_Stored data_

------------------------------------------------

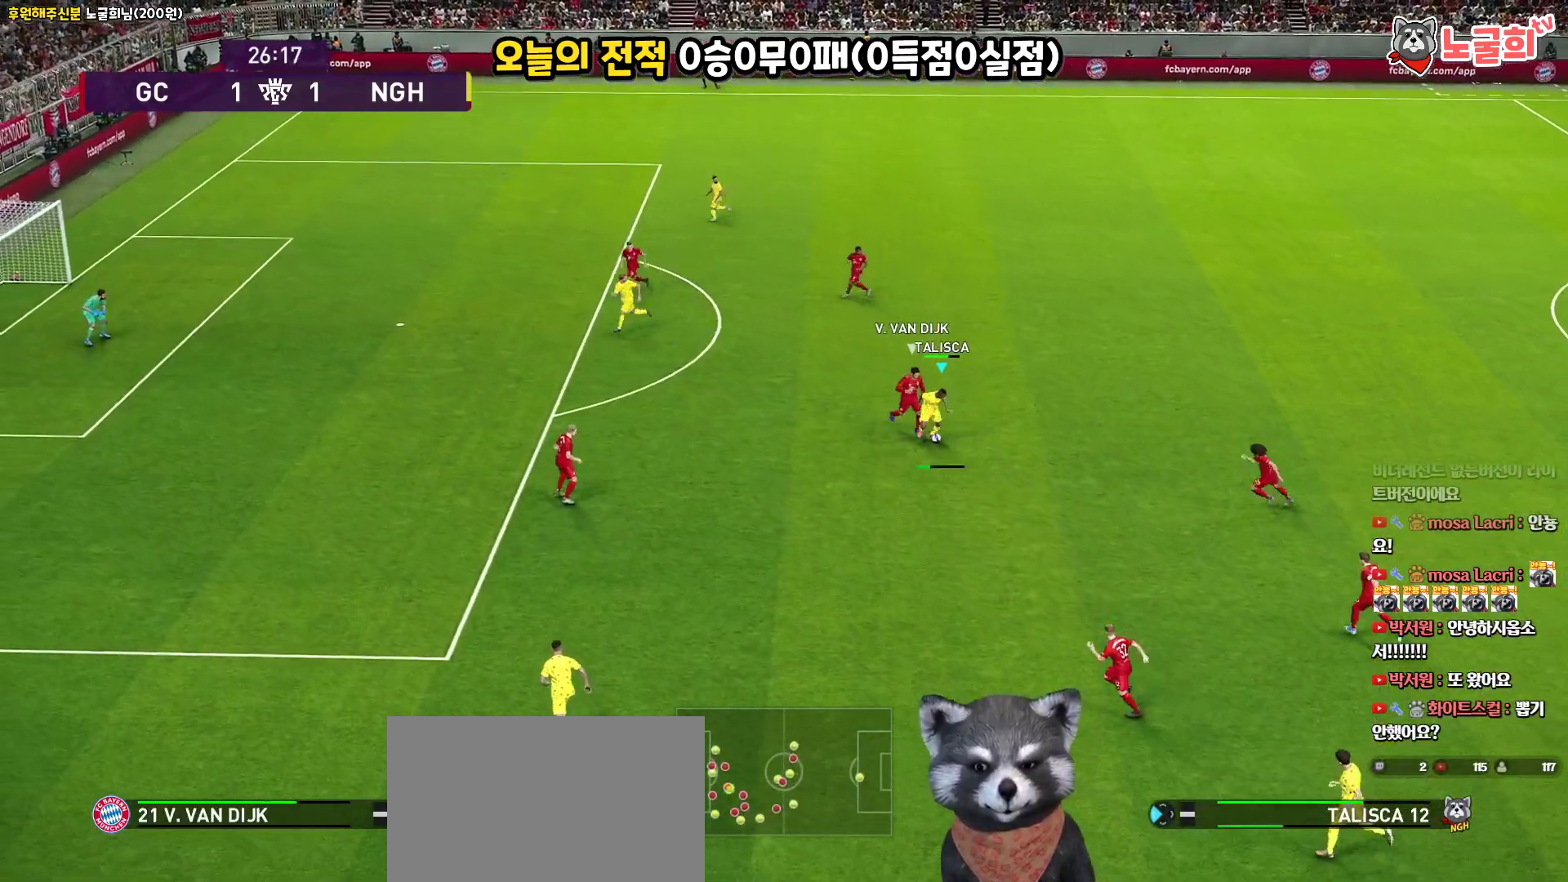
{"buttons": ["L3"], "left_stick": "left", "right_stick": "center", "events": []}
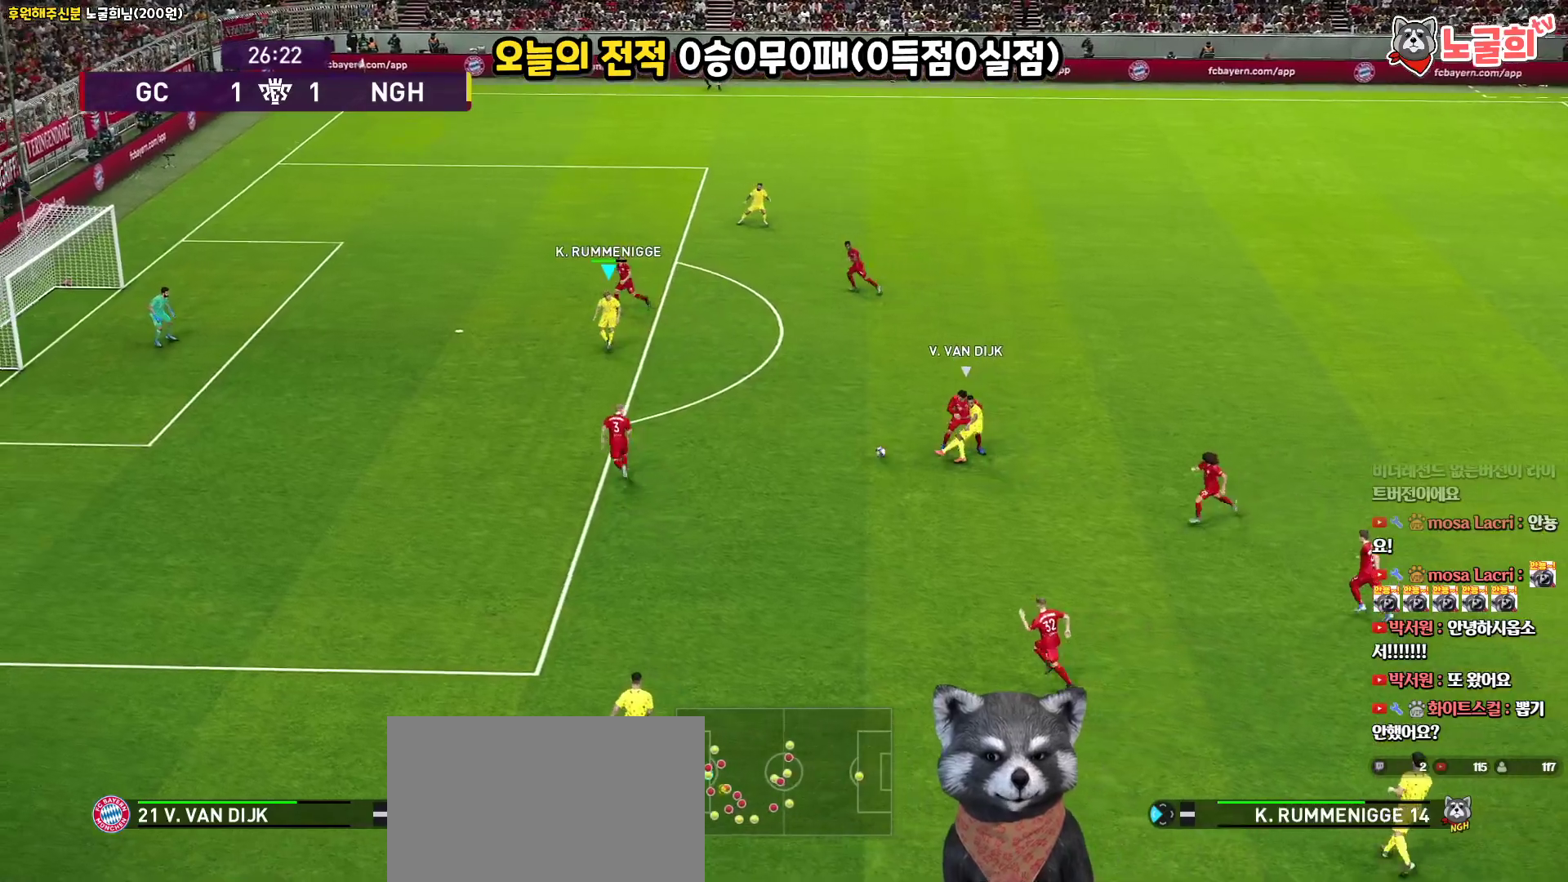
{"buttons": ["L3"], "left_stick": "left", "right_stick": "center", "events": []}
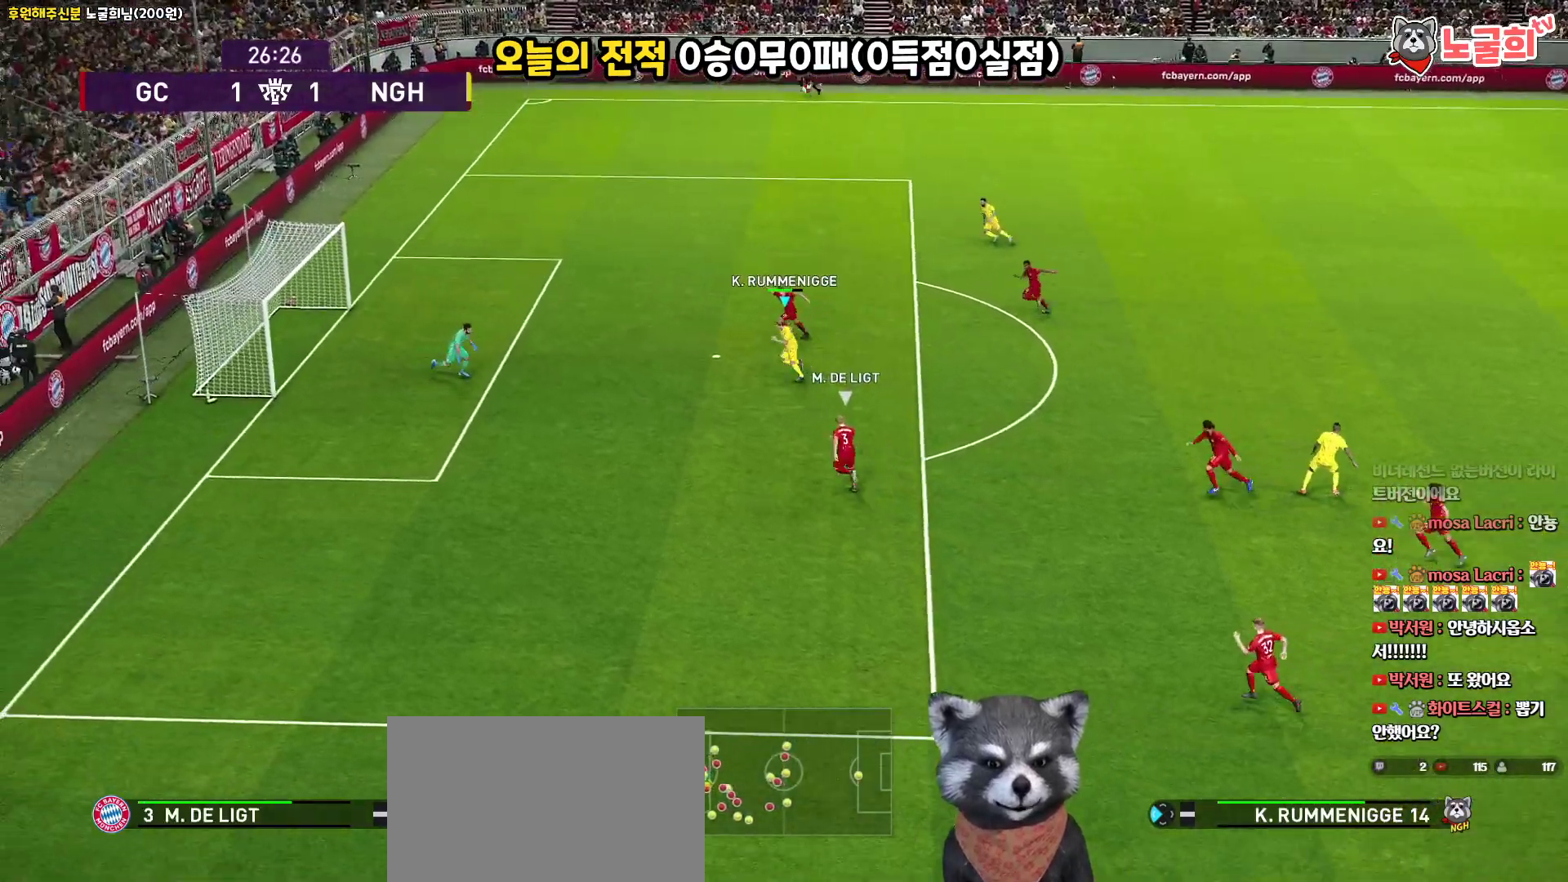
{"buttons": ["L3"], "left_stick": "down-left", "right_stick": "center", "events": [[33, "left_stick", "down-left"]]}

------------------------------------------------

_Work to complete_
Restate the listing word for word, pictures omitted.

_Response_
{"buttons": ["L3"], "left_stick": "left", "right_stick": "center", "events": []}
{"buttons": ["L3"], "left_stick": "left", "right_stick": "center", "events": []}
{"buttons": ["L3"], "left_stick": "down-left", "right_stick": "center", "events": [[33, "left_stick", "down-left"]]}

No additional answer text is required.